-- Provided material follows --

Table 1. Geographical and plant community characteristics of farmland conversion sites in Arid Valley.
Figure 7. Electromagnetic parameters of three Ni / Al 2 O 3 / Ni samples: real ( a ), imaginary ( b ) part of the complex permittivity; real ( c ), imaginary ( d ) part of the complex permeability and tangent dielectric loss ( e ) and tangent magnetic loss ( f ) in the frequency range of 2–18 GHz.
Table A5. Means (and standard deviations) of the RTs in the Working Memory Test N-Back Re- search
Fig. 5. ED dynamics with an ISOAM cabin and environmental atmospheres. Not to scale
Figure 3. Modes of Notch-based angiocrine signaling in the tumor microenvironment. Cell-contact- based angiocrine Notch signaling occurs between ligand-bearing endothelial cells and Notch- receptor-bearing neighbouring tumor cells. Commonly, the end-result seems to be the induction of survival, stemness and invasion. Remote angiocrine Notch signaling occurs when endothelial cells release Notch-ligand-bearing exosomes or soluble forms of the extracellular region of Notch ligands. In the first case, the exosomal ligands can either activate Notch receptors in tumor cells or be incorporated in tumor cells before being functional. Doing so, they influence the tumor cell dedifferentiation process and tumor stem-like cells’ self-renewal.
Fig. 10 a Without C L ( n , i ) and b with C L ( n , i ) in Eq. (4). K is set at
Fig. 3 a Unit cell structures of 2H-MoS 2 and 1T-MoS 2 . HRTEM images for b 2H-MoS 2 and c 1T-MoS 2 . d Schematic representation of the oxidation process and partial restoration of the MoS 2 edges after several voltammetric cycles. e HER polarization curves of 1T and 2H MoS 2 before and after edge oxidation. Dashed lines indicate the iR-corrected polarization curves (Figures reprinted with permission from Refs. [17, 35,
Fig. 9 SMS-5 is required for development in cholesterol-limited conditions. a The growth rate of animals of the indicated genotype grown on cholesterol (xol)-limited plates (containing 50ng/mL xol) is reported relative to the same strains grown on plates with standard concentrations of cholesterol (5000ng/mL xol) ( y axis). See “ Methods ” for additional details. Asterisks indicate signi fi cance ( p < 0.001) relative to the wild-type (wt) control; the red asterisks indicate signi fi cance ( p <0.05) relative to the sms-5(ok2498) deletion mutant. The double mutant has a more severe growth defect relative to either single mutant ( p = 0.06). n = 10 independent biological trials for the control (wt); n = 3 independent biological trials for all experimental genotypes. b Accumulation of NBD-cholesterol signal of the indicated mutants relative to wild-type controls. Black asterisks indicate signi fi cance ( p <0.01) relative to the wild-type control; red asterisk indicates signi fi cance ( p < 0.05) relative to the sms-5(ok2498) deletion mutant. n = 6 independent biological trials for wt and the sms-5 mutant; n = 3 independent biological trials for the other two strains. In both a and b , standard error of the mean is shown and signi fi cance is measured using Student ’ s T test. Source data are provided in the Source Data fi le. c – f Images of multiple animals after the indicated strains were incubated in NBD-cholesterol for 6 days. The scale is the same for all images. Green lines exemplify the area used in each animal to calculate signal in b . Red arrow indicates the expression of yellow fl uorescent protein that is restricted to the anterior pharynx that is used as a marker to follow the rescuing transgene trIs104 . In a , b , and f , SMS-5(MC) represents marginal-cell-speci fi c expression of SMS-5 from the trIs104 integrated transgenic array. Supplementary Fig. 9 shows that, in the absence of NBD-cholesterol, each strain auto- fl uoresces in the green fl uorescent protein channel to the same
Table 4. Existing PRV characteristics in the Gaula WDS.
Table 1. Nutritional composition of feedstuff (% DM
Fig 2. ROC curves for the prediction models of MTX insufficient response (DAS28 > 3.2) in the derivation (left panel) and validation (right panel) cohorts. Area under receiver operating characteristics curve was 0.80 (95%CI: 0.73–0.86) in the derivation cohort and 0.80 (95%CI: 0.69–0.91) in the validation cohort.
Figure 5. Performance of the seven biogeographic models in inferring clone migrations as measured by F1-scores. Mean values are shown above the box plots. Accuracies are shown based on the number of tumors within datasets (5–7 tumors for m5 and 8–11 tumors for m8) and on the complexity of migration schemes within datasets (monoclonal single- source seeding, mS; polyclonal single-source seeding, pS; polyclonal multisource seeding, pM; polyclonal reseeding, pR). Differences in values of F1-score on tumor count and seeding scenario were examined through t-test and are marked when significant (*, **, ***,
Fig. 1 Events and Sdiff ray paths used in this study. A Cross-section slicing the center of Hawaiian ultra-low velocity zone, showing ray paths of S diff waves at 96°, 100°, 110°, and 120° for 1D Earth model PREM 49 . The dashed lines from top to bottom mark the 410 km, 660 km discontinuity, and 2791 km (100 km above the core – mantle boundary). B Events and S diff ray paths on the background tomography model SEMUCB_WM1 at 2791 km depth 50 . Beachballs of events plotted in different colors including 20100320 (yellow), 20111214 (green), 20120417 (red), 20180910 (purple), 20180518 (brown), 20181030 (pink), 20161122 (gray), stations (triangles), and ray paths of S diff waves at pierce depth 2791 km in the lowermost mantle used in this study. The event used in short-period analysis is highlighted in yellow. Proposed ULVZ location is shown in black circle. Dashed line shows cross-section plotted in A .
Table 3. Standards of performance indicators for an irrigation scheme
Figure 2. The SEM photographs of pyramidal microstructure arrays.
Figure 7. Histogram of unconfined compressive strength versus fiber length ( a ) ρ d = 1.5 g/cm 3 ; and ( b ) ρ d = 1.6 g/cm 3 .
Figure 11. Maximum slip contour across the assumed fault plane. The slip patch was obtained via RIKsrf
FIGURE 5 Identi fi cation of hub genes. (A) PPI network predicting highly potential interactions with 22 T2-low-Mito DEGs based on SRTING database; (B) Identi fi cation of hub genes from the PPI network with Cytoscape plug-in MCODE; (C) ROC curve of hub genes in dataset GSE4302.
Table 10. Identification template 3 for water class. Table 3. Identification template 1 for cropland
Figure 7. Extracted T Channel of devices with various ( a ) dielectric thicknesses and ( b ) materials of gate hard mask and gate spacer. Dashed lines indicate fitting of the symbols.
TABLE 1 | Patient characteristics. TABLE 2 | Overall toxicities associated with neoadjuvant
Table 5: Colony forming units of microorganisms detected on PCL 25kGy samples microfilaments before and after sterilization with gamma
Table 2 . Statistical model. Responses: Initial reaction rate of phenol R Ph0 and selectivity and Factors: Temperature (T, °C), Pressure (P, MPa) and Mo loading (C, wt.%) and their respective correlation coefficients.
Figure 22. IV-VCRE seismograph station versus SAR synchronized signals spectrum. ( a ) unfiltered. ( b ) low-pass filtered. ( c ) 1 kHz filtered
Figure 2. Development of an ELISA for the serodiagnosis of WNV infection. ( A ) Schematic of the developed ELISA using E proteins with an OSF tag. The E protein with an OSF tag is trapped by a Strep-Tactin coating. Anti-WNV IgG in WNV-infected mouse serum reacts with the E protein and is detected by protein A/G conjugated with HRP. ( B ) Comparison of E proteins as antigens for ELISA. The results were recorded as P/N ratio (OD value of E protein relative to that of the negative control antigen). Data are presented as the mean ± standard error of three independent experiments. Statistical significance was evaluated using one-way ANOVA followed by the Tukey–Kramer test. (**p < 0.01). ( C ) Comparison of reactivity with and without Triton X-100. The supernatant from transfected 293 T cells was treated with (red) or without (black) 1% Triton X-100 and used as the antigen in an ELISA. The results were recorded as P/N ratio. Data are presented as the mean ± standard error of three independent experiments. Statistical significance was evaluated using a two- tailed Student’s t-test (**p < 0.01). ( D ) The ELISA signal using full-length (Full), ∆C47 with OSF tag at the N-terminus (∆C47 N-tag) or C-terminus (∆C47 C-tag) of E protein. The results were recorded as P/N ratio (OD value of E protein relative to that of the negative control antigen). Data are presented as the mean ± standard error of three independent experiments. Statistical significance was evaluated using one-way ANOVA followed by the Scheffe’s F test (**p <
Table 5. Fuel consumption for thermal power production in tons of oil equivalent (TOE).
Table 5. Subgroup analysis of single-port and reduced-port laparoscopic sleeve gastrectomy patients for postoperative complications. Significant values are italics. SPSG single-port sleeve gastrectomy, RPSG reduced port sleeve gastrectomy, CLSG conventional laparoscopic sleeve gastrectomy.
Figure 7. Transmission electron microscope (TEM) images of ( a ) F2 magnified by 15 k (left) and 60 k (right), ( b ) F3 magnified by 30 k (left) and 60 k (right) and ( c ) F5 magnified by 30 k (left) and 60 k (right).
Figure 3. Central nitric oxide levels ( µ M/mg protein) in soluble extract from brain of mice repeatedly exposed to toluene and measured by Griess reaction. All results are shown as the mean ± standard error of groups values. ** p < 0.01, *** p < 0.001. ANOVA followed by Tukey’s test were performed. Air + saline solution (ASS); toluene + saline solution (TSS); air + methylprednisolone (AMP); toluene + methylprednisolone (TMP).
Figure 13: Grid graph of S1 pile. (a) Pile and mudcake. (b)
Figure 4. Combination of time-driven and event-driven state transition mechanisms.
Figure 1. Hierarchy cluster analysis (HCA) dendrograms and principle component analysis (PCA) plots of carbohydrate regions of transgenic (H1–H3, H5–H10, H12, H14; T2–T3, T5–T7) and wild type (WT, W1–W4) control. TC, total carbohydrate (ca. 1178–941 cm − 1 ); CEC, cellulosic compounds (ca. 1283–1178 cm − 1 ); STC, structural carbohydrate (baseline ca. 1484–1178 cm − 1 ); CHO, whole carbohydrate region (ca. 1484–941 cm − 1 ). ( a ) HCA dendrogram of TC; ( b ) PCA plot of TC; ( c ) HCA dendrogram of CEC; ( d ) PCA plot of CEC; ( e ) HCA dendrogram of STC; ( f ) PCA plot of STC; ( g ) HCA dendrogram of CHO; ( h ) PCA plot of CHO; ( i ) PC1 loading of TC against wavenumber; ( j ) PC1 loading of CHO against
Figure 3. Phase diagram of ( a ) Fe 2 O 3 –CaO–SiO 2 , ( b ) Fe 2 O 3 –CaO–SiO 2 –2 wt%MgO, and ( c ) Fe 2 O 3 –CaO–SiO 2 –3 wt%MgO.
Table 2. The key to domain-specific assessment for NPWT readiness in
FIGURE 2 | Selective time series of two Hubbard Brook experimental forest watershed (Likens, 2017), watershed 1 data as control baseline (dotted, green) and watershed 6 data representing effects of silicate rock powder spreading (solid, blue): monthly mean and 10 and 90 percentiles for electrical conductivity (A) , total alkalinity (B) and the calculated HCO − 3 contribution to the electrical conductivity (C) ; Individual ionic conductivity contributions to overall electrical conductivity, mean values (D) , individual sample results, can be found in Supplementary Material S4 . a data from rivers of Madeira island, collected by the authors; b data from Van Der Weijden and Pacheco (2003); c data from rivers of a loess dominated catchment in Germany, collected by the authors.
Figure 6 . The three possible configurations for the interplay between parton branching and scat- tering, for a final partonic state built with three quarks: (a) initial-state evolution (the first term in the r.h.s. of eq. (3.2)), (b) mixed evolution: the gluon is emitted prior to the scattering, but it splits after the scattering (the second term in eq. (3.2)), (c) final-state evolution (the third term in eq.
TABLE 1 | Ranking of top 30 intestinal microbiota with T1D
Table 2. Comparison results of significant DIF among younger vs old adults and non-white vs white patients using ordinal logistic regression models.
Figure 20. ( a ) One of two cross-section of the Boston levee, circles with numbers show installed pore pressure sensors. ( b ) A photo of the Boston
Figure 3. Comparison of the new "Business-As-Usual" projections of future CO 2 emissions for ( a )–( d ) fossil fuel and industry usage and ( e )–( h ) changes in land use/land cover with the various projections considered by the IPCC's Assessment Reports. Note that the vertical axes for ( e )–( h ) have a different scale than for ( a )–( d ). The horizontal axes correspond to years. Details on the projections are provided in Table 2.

-- Provided material concluded --

▸ Problem statement:
Looking back over the data above, restate word for word the lines that begin at the line with "Figure 7. Histogram" and end at the line with "Table 5: Colony", inclusive.

▸ Written reply:
Figure 7. Histogram of unconfined compressive strength versus fiber length ( a ) ρ d = 1.5 g/cm 3 ; and ( b ) ρ d = 1.6 g/cm 3 .
Figure 11. Maximum slip contour across the assumed fault plane. The slip patch was obtained via RIKsrf
FIGURE 5 Identi fi cation of hub genes. (A) PPI network predicting highly potential interactions with 22 T2-low-Mito DEGs based on SRTING database; (B) Identi fi cation of hub genes from the PPI network with Cytoscape plug-in MCODE; (C) ROC curve of hub genes in dataset GSE4302.
Table 10. Identification template 3 for water class. Table 3. Identification template 1 for cropland
Figure 7. Extracted T Channel of devices with various ( a ) dielectric thicknesses and ( b ) materials of gate hard mask and gate spacer. Dashed lines indicate fitting of the symbols.
TABLE 1 | Patient characteristics. TABLE 2 | Overall toxicities associated with neoadjuvant
Table 5: Colony forming units of microorganisms detected on PCL 25kGy samples microfilaments before and after sterilization with gamma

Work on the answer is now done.